Let me add a final point on Medicare. Any Medicare bill that passes should have wide bipartisan support. The last major Medicare bill – BBA of 1997 – passed with 80 votes in the Senate. And the bill creating Medicare itself passed 70-24. Major legislation to create a new drug benefit and restructure Medicare should not be done through the budget reconciliation process.

For those of you not familiar with reconciliation and its implication, the method provides important procedural protections in the Senate. For example, legislation passed in the Senate under reconciliation rules is subject to limited debate and cannot be filibustered. It only requires 51 votes, not the 60 votes generally required to pass most legislation.

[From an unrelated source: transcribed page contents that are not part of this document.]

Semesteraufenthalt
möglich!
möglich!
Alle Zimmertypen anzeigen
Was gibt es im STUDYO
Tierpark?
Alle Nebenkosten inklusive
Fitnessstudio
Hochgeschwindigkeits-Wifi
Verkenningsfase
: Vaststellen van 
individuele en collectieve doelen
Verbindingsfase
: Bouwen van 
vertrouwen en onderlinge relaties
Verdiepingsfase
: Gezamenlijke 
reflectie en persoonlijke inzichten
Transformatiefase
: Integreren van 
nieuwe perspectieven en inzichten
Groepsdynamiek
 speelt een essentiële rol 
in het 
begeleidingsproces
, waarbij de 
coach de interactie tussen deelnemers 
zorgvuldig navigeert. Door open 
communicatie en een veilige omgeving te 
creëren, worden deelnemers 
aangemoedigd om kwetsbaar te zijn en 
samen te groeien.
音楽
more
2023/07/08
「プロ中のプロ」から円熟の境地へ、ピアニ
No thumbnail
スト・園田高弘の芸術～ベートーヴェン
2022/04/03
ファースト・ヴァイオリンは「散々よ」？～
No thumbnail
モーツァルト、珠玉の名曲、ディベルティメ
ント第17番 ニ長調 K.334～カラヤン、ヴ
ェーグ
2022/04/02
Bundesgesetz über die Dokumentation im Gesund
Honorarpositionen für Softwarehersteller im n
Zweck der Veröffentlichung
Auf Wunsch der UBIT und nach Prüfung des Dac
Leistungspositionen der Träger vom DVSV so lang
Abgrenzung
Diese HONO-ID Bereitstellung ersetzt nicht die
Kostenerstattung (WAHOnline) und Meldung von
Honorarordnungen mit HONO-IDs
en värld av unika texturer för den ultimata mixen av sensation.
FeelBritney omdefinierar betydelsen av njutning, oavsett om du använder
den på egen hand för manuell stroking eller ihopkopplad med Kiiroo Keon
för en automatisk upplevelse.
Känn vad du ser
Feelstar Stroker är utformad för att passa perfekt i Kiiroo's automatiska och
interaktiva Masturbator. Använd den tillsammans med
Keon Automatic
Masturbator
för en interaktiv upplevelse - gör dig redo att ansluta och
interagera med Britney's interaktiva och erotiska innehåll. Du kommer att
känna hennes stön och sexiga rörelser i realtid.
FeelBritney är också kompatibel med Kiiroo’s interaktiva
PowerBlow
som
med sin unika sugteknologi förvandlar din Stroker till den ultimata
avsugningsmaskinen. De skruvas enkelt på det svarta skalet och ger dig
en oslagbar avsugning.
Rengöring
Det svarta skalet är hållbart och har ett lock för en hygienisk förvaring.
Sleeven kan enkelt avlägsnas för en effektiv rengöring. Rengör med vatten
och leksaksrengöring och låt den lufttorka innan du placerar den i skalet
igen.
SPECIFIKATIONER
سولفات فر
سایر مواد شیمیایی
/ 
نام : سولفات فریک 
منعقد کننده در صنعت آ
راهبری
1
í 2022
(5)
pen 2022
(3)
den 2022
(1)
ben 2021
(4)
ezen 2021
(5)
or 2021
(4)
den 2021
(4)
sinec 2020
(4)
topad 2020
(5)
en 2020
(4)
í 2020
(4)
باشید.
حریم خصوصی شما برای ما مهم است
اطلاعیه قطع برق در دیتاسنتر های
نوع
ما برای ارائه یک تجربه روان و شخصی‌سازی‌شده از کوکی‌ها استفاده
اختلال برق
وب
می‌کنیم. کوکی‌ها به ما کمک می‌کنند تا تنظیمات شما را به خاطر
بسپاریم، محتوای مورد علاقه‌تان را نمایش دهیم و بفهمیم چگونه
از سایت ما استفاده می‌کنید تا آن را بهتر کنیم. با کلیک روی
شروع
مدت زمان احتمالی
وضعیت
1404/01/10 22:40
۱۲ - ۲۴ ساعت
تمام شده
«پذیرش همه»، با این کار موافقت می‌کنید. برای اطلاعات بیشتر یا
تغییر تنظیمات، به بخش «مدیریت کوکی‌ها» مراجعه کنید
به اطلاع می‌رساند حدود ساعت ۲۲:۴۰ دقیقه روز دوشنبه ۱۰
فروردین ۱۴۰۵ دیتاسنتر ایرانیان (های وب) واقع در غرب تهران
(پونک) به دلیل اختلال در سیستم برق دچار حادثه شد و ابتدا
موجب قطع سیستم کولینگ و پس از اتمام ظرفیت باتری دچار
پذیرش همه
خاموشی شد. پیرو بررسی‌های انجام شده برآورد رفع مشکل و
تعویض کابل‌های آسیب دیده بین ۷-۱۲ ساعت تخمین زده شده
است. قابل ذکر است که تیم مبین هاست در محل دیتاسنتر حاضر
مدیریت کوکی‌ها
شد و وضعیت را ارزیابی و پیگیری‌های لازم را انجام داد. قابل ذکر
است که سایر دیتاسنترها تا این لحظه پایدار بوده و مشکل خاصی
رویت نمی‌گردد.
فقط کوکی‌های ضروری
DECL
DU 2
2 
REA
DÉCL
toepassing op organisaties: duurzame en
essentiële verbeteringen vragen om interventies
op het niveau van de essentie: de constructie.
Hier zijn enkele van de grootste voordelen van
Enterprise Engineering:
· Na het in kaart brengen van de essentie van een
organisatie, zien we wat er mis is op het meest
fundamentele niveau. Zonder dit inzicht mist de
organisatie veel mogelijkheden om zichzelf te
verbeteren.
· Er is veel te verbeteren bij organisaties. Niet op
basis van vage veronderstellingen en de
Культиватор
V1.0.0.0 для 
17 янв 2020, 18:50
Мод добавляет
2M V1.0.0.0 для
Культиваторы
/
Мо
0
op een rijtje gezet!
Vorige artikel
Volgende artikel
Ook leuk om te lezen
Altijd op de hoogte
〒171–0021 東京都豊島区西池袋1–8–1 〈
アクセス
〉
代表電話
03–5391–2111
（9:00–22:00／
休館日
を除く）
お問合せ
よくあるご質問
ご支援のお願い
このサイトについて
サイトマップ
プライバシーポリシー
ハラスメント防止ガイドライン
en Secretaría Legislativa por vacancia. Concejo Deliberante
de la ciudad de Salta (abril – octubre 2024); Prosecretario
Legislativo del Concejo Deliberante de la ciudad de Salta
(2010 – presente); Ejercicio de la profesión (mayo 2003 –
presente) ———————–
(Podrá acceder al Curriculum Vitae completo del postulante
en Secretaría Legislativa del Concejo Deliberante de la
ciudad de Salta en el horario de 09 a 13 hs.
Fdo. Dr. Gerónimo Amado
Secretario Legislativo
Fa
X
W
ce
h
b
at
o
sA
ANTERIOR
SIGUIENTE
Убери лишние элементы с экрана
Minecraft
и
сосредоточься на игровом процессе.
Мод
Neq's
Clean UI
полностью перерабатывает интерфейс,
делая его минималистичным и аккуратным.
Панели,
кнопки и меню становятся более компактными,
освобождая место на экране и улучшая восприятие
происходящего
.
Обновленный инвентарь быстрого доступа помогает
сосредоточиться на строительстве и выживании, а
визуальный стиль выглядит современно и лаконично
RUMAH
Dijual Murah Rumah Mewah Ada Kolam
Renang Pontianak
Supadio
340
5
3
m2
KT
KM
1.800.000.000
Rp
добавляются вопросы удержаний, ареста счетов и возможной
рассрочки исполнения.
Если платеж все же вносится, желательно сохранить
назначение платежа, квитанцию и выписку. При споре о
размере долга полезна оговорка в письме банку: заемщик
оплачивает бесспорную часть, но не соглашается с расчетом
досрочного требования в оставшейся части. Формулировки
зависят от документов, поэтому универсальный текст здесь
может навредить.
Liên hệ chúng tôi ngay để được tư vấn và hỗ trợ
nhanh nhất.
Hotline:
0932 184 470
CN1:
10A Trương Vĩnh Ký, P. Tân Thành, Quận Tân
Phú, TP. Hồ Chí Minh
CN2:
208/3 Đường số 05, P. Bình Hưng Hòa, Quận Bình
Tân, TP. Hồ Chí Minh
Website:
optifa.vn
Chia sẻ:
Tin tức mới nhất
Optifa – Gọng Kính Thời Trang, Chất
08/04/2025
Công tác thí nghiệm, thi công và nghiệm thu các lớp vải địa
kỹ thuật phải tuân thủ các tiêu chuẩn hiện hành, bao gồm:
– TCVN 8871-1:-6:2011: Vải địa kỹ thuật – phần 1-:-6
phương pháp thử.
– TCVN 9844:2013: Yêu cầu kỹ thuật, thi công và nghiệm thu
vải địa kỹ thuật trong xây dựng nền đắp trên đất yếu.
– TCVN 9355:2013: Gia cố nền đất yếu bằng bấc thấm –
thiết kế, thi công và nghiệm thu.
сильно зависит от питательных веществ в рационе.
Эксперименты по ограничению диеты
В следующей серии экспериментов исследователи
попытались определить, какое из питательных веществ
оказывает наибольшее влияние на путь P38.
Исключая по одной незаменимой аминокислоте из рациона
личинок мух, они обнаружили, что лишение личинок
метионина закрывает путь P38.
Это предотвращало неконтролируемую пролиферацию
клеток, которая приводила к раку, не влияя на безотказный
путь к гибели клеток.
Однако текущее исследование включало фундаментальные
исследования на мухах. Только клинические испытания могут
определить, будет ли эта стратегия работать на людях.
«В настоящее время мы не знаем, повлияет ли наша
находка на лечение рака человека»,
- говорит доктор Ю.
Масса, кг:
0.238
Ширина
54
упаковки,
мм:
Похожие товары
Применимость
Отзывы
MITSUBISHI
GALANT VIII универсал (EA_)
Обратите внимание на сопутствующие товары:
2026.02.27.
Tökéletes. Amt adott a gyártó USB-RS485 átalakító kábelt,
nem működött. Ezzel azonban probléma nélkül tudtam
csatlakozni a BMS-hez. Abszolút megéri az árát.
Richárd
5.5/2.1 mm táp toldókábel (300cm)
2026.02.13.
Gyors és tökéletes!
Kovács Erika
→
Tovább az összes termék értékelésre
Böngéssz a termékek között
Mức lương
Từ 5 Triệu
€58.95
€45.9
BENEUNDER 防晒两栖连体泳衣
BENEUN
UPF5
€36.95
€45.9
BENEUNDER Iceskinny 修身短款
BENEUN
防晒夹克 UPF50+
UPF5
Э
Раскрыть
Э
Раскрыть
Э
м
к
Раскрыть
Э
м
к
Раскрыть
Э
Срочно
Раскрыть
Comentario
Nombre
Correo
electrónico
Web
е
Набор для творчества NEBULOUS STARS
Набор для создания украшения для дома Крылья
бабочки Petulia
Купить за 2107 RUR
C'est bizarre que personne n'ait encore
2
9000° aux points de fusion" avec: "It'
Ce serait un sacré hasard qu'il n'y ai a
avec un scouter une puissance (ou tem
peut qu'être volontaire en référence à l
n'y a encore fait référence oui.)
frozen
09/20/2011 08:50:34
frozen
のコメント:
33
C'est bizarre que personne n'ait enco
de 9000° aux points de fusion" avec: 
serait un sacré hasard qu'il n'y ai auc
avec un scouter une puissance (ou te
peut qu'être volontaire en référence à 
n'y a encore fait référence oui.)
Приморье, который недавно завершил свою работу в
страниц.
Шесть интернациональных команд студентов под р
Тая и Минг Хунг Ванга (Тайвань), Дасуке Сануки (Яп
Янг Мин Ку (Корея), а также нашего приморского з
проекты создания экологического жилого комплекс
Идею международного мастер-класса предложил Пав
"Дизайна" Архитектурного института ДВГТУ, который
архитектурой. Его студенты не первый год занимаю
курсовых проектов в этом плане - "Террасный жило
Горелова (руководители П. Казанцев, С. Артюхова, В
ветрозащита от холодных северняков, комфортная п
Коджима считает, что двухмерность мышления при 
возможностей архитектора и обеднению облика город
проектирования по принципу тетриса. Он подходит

These procedural shortcuts were designed to pass

deficit-reducing legislation on a fast track basis. Reconciliation was not intended to routinely circumvent the time-honored rules of the Senate.

The day after the November elections, the Des Moines Register had a byline that read: “The winners’ choice; Will they stick with perpetual partisanship, or actually try to govern?”

This headline sums up the pivotal question Republicans in Congress and the White House face on Medicare. Will they choose a path knowing that there will be little Democratic support and pass a controversial bill by the smallest of margins? Or will they recognize that there is strength in numbers and reach out to Democrats?

I hope they choose the latter. I look forward to working with my colleagues toward the best possible outcome for our nation’s seniors and the future of Medicare.

Conclusion

And the same holds true for the problems I outlined earlier. Certainly the problems are many. Enough to keep you in business for years. But if we don’t work together, I do know this: we will be back here next year, re-hashing what went wrong.

Thank you for your attention. And thank you for your continued contributions to improving health care quality and access for all Americans. Regretfully, I am not able to stay to answer questions. My chief health advisor, Liz Fowler, will be on the next panel and will be able to answer your questions.